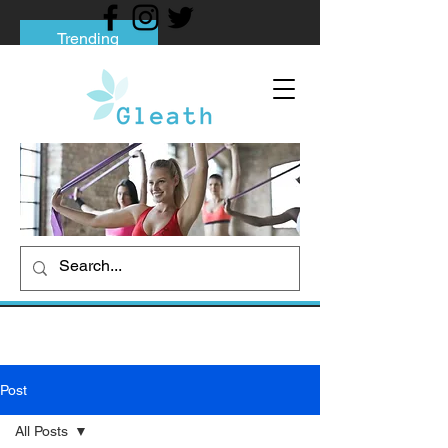
Trending
Tips to Help You Break Free from Phone
Addiction
Social media addiction: Its impact and
intervention
How To Quit Smoking: 9 Effective Tips
And Methods
Post
All Posts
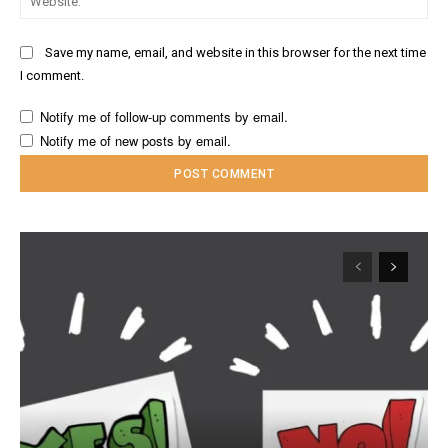
Save my name, email, and website in this browser for the next time
I comment.
Notify me of follow-up comments by email.
Notify me of new posts by email.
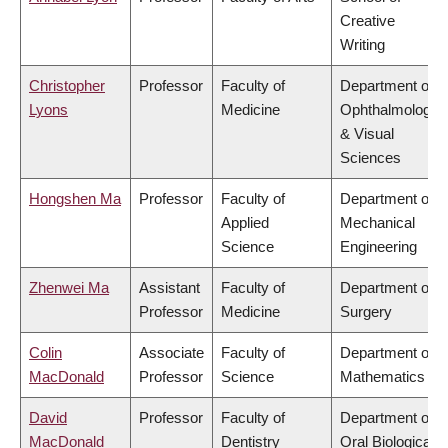
Creative
Writing
Christopher
Professor
Faculty of
Department of
Lyons
Medicine
Ophthalmology
& Visual
Sciences
Hongshen Ma
Professor
Faculty of
Department of
Applied
Mechanical
Science
Engineering
Zhenwei Ma
Assistant
Faculty of
Department of
Professor
Medicine
Surgery
Colin
Associate
Faculty of
Department of
MacDonald
Professor
Science
Mathematics
David
Professor
Faculty of
Department of
MacDonald
Dentistry
Oral Biological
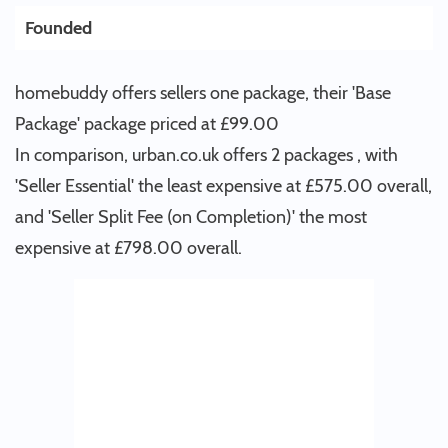
Founded
homebuddy offers sellers one package, their 'Base
Package' package priced at £99.00
In comparison, urban.co.uk offers 2 packages , with
'Seller Essential' the least expensive at £575.00 overall,
and 'Seller Split Fee (on Completion)' the most
expensive at £798.00 overall.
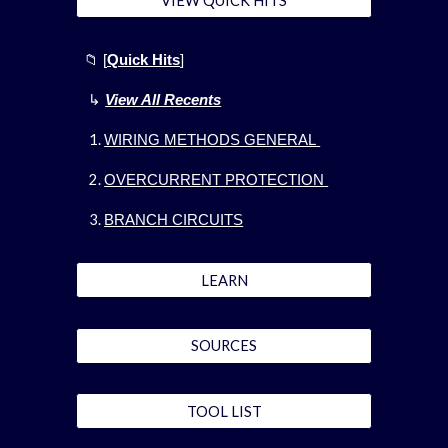
VIEW QUICK HITS
📁
[
Quick Hits
]
↳
View All Recents
WIRING METHODS GENERAL
OVERCURRENT PROTECTION
BRANCH CIRCUITS
LEARN
SOURCES
TOOL LIST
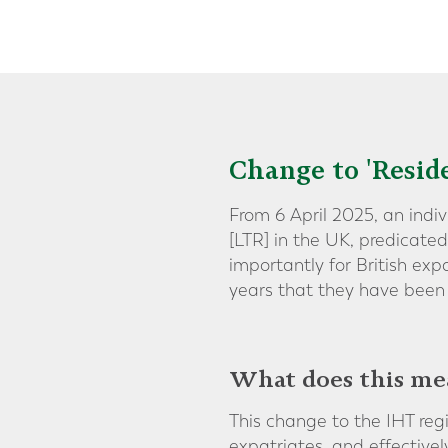
Change to 'Resid
From 6 April 2025, an indi
[LTR] in the UK, predicate
importantly for British ex
years that they have been 
What does this me
This change to the IHT reg
expatriates, and effectiv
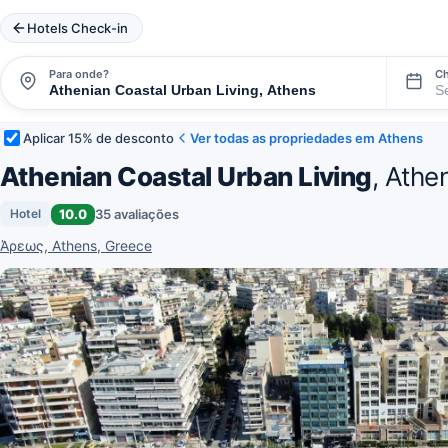
Hotels Check-in
Para onde?
Ch
Aplicar 15% de desconto
Ver todas as propriedades em Athens
Athenian Coastal Urban Living
, Athe
10.0
35 avaliações
Hotel
Άρεως, Athens, Greece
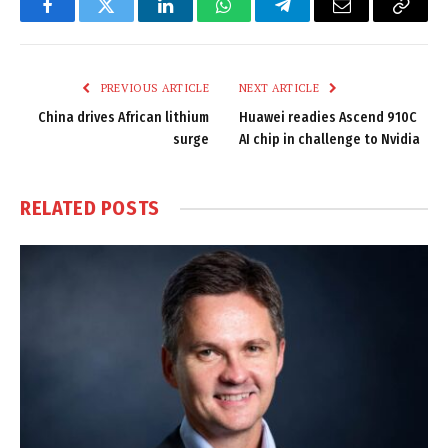
Facebook
Twitter
LinkedIn
WhatsApp
Telegram
Email
Copy
Link
PREVIOUS ARTICLE
NEXT ARTICLE
China drives African lithium
Huawei readies Ascend 910C
surge
AI chip in challenge to Nvidia
RELATED
POSTS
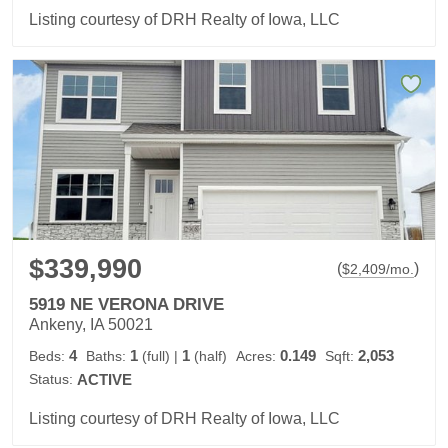
Listing courtesy of DRH Realty of Iowa, LLC
$339,990
(
)
$
2,409
/mo.
5919 NE VERONA DRIVE
Ankeny, IA 50021
4
1
1
0.149
2,053
Beds:
Baths:
(full)
|
(half)
Acres:
Sqft:
Status:
ACTIVE
Listing courtesy of DRH Realty of Iowa, LLC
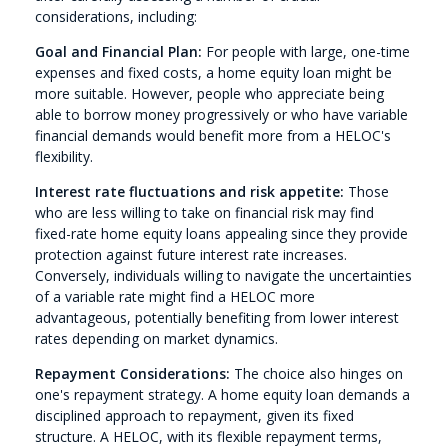
considerations, including:
Goal and Financial Plan:
For people with large, one-time
expenses and fixed costs, a home equity loan might be
more suitable. However, people who appreciate being
able to borrow money progressively or who have variable
financial demands would benefit more from a HELOC's
flexibility.
Interest rate fluctuations and risk appetite:
Those
who are less willing to take on financial risk may find
fixed-rate home equity loans appealing since they provide
protection against future interest rate increases.
Conversely, individuals willing to navigate the uncertainties
of a variable rate might find a HELOC more
advantageous, potentially benefiting from lower interest
rates depending on market dynamics.
Repayment Considerations:
The choice also hinges on
one's repayment strategy. A home equity loan demands a
disciplined approach to repayment, given its fixed
structure. A HELOC, with its flexible repayment terms,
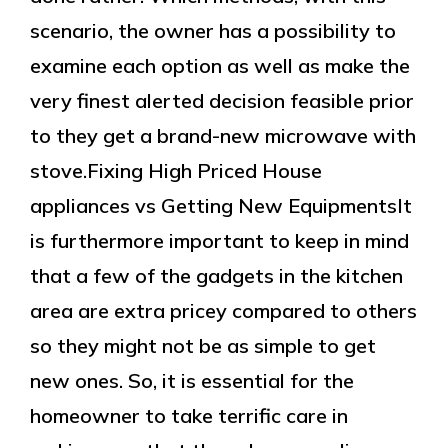
scenario, the owner has a possibility to
examine each option as well as make the
very finest alerted decision feasible prior
to they get a brand-new microwave with
stove.Fixing High Priced House
appliances vs Getting New EquipmentsIt
is furthermore important to keep in mind
that a few of the gadgets in the kitchen
area are extra pricey compared to others
so they might not be as simple to get
new ones. So, it is essential for the
homeowner to take terrific care in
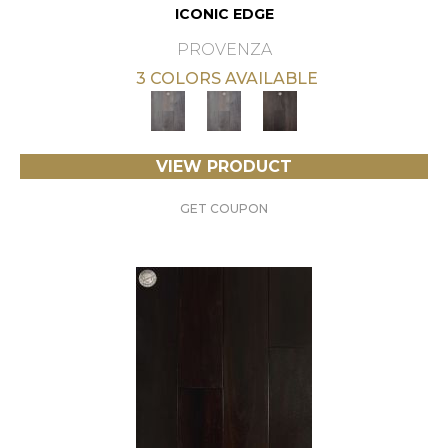
ICONIC EDGE
PROVENZA
3 COLORS AVAILABLE
VIEW PRODUCT
GET COUPON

◆ ◆ ◆ ◆ ◆

WHAT IS BEING ASKED.
Starting at the line that contains "scenario, the owner has a possibility to" and continuing through the end of the material, turn those lines into a numbered list. Skip any blank lines and leave the pictures out.

ANSWER SECTION.
1. scenario, the owner has a possibility to
2. examine each option as well as make the
3. very finest alerted decision feasible prior
4. to they get a brand-new microwave with
5. stove.Fixing High Priced House
6. appliances vs Getting New EquipmentsIt
7. is furthermore important to keep in mind
8. that a few of the gadgets in the kitchen
9. area are extra pricey compared to others
10. so they might not be as simple to get
11. new ones. So, it is essential for the
12. homeowner to take terrific care in
13. ICONIC EDGE
14. PROVENZA
15. 3 COLORS AVAILABLE
16. VIEW PRODUCT
17. GET COUPON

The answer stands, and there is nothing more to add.